- [YOUR ASSIGNMENT]:
Report each line in the entries below that contains the string "blockquote", copying every such line in full.

[Start of section]

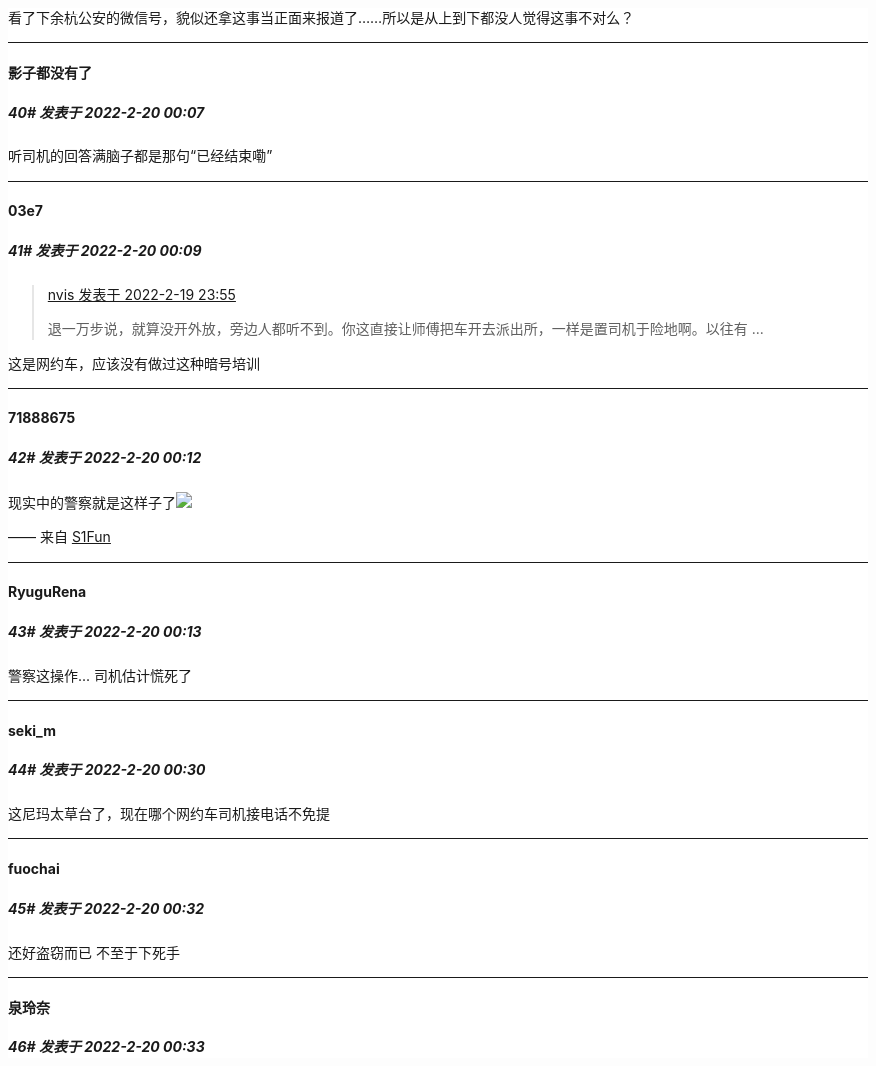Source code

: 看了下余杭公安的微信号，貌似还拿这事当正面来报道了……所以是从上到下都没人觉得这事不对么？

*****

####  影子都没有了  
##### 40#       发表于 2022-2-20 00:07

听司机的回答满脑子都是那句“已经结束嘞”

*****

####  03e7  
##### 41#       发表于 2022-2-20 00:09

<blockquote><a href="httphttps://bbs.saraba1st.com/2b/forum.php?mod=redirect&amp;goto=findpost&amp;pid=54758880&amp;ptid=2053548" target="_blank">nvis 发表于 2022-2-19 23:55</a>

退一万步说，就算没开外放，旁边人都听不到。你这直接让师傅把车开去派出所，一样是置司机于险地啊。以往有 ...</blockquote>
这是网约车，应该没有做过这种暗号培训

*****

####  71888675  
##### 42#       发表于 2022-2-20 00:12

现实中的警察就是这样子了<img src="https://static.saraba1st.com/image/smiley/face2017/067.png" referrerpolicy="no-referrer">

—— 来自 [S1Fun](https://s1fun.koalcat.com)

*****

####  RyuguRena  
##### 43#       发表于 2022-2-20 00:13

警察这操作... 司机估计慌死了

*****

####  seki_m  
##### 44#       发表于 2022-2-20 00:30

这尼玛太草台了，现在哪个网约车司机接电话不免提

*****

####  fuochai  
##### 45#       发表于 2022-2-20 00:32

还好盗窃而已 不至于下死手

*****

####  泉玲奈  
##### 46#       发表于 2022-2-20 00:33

[End of section]

- [EXERCISE ANSWER]:
<blockquote><a href="httphttps://bbs.saraba1st.com/2b/forum.php?mod=redirect&amp;goto=findpost&amp;pid=54758880&amp;ptid=2053548" target="_blank">nvis 发表于 2022-2-19 23:55</a>
退一万步说，就算没开外放，旁边人都听不到。你这直接让师傅把车开去派出所，一样是置司机于险地啊。以往有 ...</blockquote>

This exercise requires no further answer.